In Wi the numbers on the boat go with the ID card that has the info of the boat on it.
If the card gets lost you just take the numbers to the DMV and they can look it up and reissue a new card.
Boats 16 and over have titles like a car instead of a card.
But both have the basic info in them, make, type, hull, etc.

Here you cant sell a boat without its card/title.


----------



## hunter63 (Jan 4, 2005)

Looks like an alum. boat to me also, had one similar, was a Wind River cir 1959.
That was what we call a "$100 bucker", the kind you can leave at the lake and it stays there.

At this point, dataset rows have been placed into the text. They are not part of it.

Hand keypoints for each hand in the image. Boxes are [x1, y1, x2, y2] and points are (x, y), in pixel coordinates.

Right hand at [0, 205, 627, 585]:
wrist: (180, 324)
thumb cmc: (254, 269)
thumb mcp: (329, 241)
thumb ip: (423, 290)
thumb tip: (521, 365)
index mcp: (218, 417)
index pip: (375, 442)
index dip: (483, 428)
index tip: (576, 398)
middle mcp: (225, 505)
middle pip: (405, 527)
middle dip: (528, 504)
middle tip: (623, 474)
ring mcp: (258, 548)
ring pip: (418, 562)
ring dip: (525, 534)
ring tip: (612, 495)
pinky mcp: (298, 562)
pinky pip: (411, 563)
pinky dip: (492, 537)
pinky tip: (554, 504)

P.S. how did you hook up the post hole digger to it?


----------



## travis91 (Jul 26, 2005)

it IS fiberglass.. i have seen it in person many of times. it is made of fiberglass. and the post hole diggers arent attached


----------



## CGUARDSMAN (Dec 28, 2006)

Did the owner tell you it was all fiberglass? From what it looks like by the transom it is an aluminum boat. Not trying to be argumentative but that is what it appears from you pics.


----------



## alleyyooper (Apr 22, 2005)

Looks like aluminum boat to me also. Strange they used aluminum for the rub rails and gunnels as well as the nose piece.

It sure is a good fiberglass repclia of an aluminum boat. Had me fooled.

 Al


----------



## PyroDon (Jul 30, 2006)

last time I saw one like that it was on the sportsmans friend and Virgil Ward was still young


----------



## Paquebot (May 10, 2002)

Never saw an aluminum boat that didn't have at least one small dent in it after one use. Everything on that boat looks as smooth as when it was assembled.

Martin


----------



## Wis Bang (Feb 20, 2009)

I never saw fiberglass with that many ribbits thru it and no cracks...

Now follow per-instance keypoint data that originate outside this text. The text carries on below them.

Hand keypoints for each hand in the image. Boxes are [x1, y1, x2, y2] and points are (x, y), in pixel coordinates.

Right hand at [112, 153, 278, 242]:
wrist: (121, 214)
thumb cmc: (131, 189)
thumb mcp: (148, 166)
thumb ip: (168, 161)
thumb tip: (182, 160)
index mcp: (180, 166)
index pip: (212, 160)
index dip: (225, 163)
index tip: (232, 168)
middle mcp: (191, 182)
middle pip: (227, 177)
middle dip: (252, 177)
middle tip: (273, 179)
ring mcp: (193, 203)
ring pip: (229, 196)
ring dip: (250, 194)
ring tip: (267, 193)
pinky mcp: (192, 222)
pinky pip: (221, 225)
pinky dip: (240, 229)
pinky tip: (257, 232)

The one pict fo the interior shows a shiny spot where the paint is worn off; glass does not do that...


----------



## Ed Norman (Jun 8, 2002)

I never saw a one piece aluminum boat. That would be one huge stamping. It's fibreglas.


----------



## foxtrapper (Dec 23, 2003)

http://www.fiberglassics.com/default.asp

It's a good resource for researching old fiberglass boats.


----------



## travis91 (Jul 26, 2005)

its fiberglass ive seen it in person more than once.. and there is like a sealant under the gel coat on the inside that's what is shining..


----------



## duckidaho (Dec 31, 2008)

Nice motor, you'll be tinkering with it and it'll be hard to find parts, but I have a 1948 evinrude and I love it. The motor is worth more than the boat.


----------



## travis91 (Jul 26, 2005)

i never did buy the boat.. i am gonna keep looking for something all aluminum. i have a 1960s 9 1/2 johnson.


----------